**WORK ORDER:** The whole listing, except its pictures, is to be repeated exactly.

*** DATA LISTING Section Begins ***

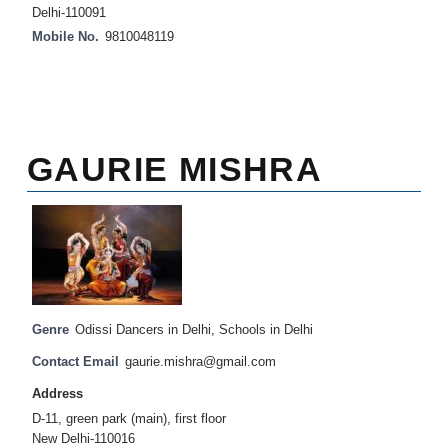
Delhi-110091
Mobile No.
9810048119
GAURIE MISHRA
Genre
Odissi Dancers in Delhi
,
Schools in Delhi
Contact Email
gaurie.mishra@gmail.com
Address
D-11, green park (main), first floor
New Delhi-110016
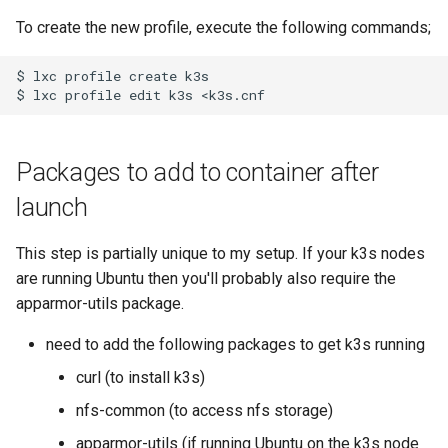
To create the new profile, execute the following commands;
$ lxc profile create k3s

Packages to add to container after
launch
This step is partially unique to my setup. If your k3s nodes
are running Ubuntu then you'll probably also require the
apparmor-utils package.
need to add the following packages to get k3s running
curl (to install k3s)
nfs-common (to access nfs storage)
apparmor-utils (if running Ubuntu on the k3s node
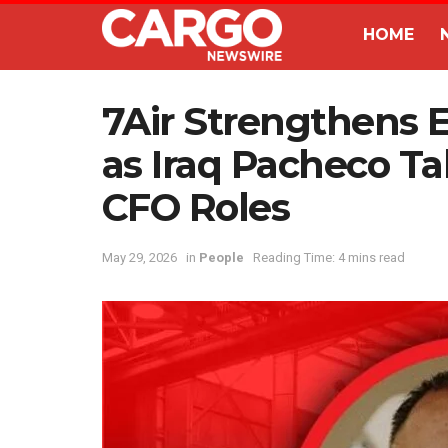
HOME
7Air Strengthens 
as Iraq Pacheco T
CFO Roles
May 29, 2026
in
People
Reading Time: 4 mins read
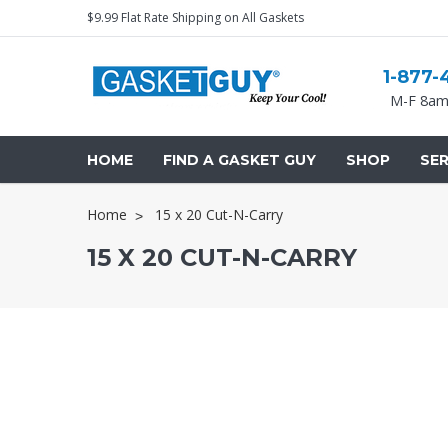
$9.99 Flat Rate Shipping on All Gaskets
1-877-
M-F 8am
HOME
FIND A GASKET GUY
SHOP
SER
Home
15 x 20 Cut-N-Carry
15 X 20 CUT-N-CARRY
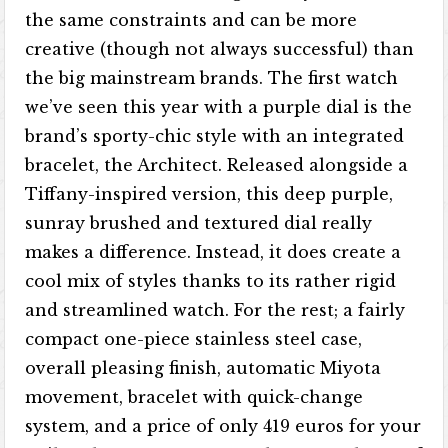
the same constraints and can be more
creative (though not always successful) than
the big mainstream brands. The first watch
we’ve seen this year with a purple dial is the
brand’s sporty-chic style with an integrated
bracelet, the Architect. Released alongside a
Tiffany-inspired version, this deep purple,
sunray brushed and textured dial really
makes a difference. Instead, it does create a
cool mix of styles thanks to its rather rigid
and streamlined watch. For the rest; a fairly
compact one-piece stainless steel case,
overall pleasing finish, automatic Miyota
movement, bracelet with quick-change
system, and a price of only 419 euros for your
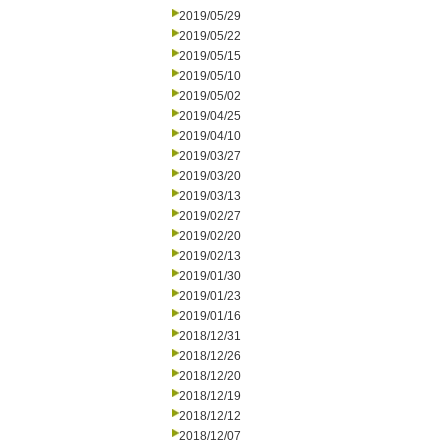
2019/05/29
2019/05/22
2019/05/15
2019/05/10
2019/05/02
2019/04/25
2019/04/10
2019/03/27
2019/03/20
2019/03/13
2019/02/27
2019/02/20
2019/02/13
2019/01/30
2019/01/23
2019/01/16
2018/12/31
2018/12/26
2018/12/20
2018/12/19
2018/12/12
2018/12/07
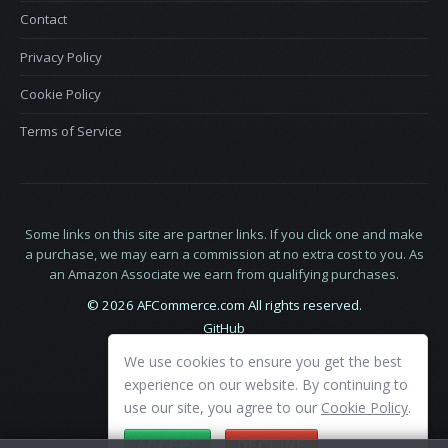
Contact
Privacy Policy
Cookie Policy
Terms of Service
Some links on this site are partner links. If you click one and make
a purchase, we may earn a commission at no extra cost to you. As
an Amazon Associate we earn from qualifying purchases.
© 2026 AFCommerce.com All rights reserved.
GitHub
LinkedIn
We use cookies to ensure you get the best
X
experience on our website. By continuing to
use our site, you agree to our
Cookie Policy
.
ACCEPT
DECLINE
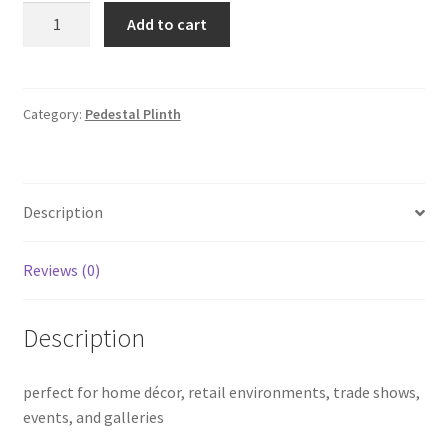
Shiny
Add to cart
Rose
Gold
Round
Plinths
Category:
Pedestal Plinth
quantity
Description
Reviews (0)
Description
perfect for home décor, retail environments, trade shows,
events, and galleries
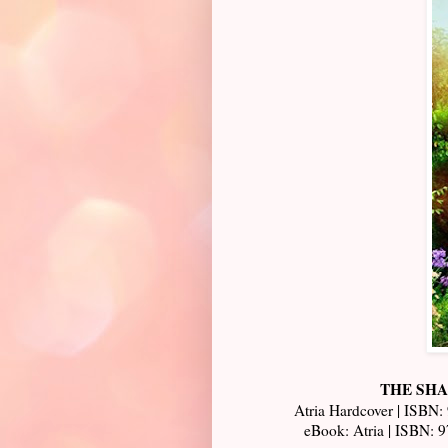
THE SHAD
Atria Hardcover | ISBN:
eBook: Atria | ISBN: 9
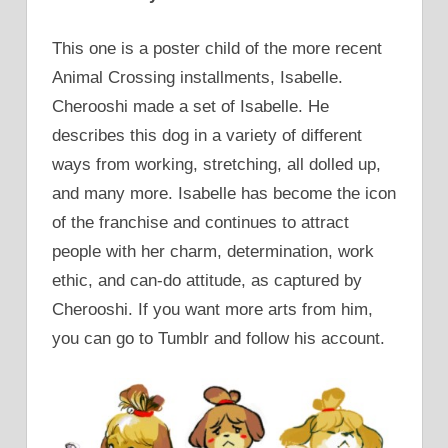
This one is a poster child of the more recent
Animal Crossing installments, Isabelle.
Cherooshi made a set of Isabelle. He
describes this dog in a variety of different
ways from working, stretching, all dolled up,
and many more. Isabelle has become the icon
of the franchise and continues to attract
people with her charm, determination, work
ethic, and can-do attitude, as captured by
Cherooshi. If you want more arts from him,
you can go to Tumblr and follow his account.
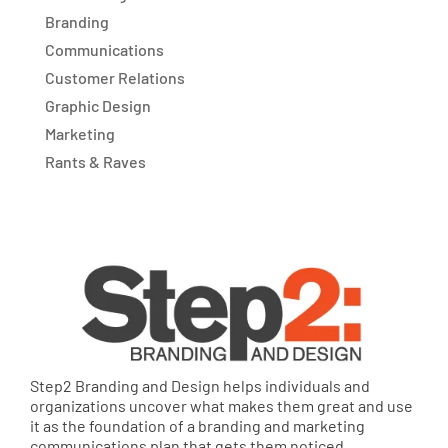
Branding
Communications
Customer Relations
Graphic Design
Marketing
Rants & Raves
Step2 Branding and Design helps individuals and
organizations uncover what makes them great and use
it as the foundation of a branding and marketing
communications plan that gets them noticed,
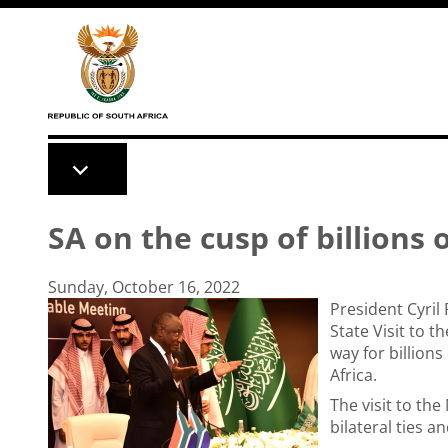
Skip to main content
SA on the cusp of billions 
Sunday, October 16, 2022
President Cyril
State Visit to 
way for billions
Africa.
The visit to th
bilateral ties 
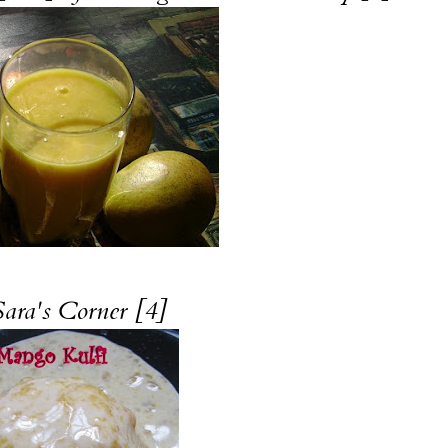
Sara's Corner [4]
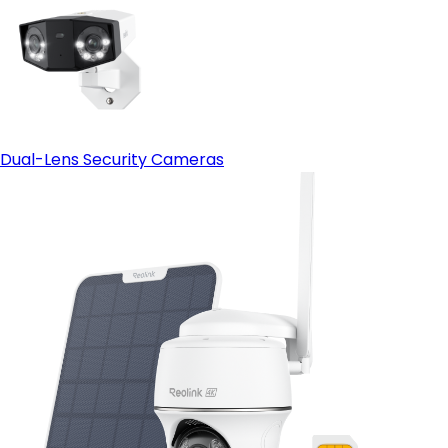
Dual-Lens Security Cameras
Cutting-Edge Clarity for Expansive Properties:
Reolink OMVI 3i PoE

*** DATA LISTING Section Ends ***

**RESPONSE TO THIS TASK:**
Delhi-110091
Mobile No.
9810048119
GAURIE MISHRA
Genre
Odissi Dancers in Delhi
,
Schools in Delhi
Contact Email
gaurie.mishra@gmail.com
Address
D-11, green park (main), first floor
New Delhi-110016
To create the new profile, execute the following commands;
$ lxc profile create k3s

Packages to add to container after
launch
This step is partially unique to my setup. If your k3s nodes
are running Ubuntu then you'll probably also require the
apparmor-utils package.
need to add the following packages to get k3s running
curl (to install k3s)
nfs-common (to access nfs storage)
apparmor-utils (if running Ubuntu on the k3s node
HOME
7Air Strengthens 
as Iraq Pacheco T
CFO Roles
May 29, 2026
in
People
Reading Time: 4 mins read
$9.99 Flat Rate Shipping on All Gaskets
1-877-
M-F 8am
HOME
FIND A GASKET GUY
SHOP
SER
Home
15 x 20 Cut-N-Carry
15 X 20 CUT-N-CARRY
the same constraints and can be more
creative (though not always successful) than
the big mainstream brands. The first watch
we’ve seen this year with a purple dial is the
brand’s sporty-chic style with an integrated
bracelet, the Architect. Released alongside a
Tiffany-inspired version, this deep purple,
sunray brushed and textured dial really
makes a difference. Instead, it does create a
cool mix of styles thanks to its rather rigid
and streamlined watch. For the rest; a fairly
compact one-piece stainless steel case,
overall pleasing finish, automatic Miyota
movement, bracelet with quick-change
system, and a price of only 419 euros for your
2019/05/29
2019/05/22
2019/05/15
2019/05/10
2019/05/02
2019/04/25
2019/04/10
2019/03/27
2019/03/20
2019/03/13
2019/02/27
2019/02/20
2019/02/13
2019/01/30
2019/01/23
2019/01/16
2018/12/31
2018/12/26
2018/12/20
2018/12/19
2018/12/12
2018/12/07
Contact
Privacy Policy
Cookie Policy
Terms of Service
Some links on this site are partner links. If you click one and make
a purchase, we may earn a commission at no extra cost to you. As
an Amazon Associate we earn from qualifying purchases.
© 2026 AFCommerce.com All rights reserved.
GitHub
LinkedIn
We use cookies to ensure you get the best
X
experience on our website. By continuing to
use our site, you agree to our
Cookie Policy
.
ACCEPT
DECLINE
Shiny
Add to cart
Rose
Gold
Round
Plinths
Category:
Pedestal Plinth
quantity
Description
Reviews (0)
Description
perfect for home décor, retail environments, trade shows,
events, and galleries
THE SHAD
Atria Hardcover | ISBN:
eBook: Atria | ISBN: 9
This one is a poster child of the more recent
Animal Crossing installments, Isabelle.
Cherooshi made a set of Isabelle. He
describes this dog in a variety of different
ways from working, stretching, all dolled up,
and many more. Isabelle has become the icon
of the franchise and continues to attract
people with her charm, determination, work
ethic, and can-do attitude, as captured by
Cherooshi. If you want more arts from him,
you can go to Tumblr and follow his account.
Branding
Communications
Customer Relations
Graphic Design
Marketing
Rants & Raves
Step2 Branding and Design helps individuals and
organizations uncover what makes them great and use
it as the foundation of a branding and marketing
communications plan that gets them noticed,
Skip to main content
SA on the cusp of billions 
Sunday, October 16, 2022
President Cyril
State Visit to 
way for billions
Africa.
The visit to th
bilateral ties 
Sara's Corner [4]
Dual-Lens Security Cameras
Cutting-Edge Clarity for Expansive Properties:
Reolink OMVI 3i PoE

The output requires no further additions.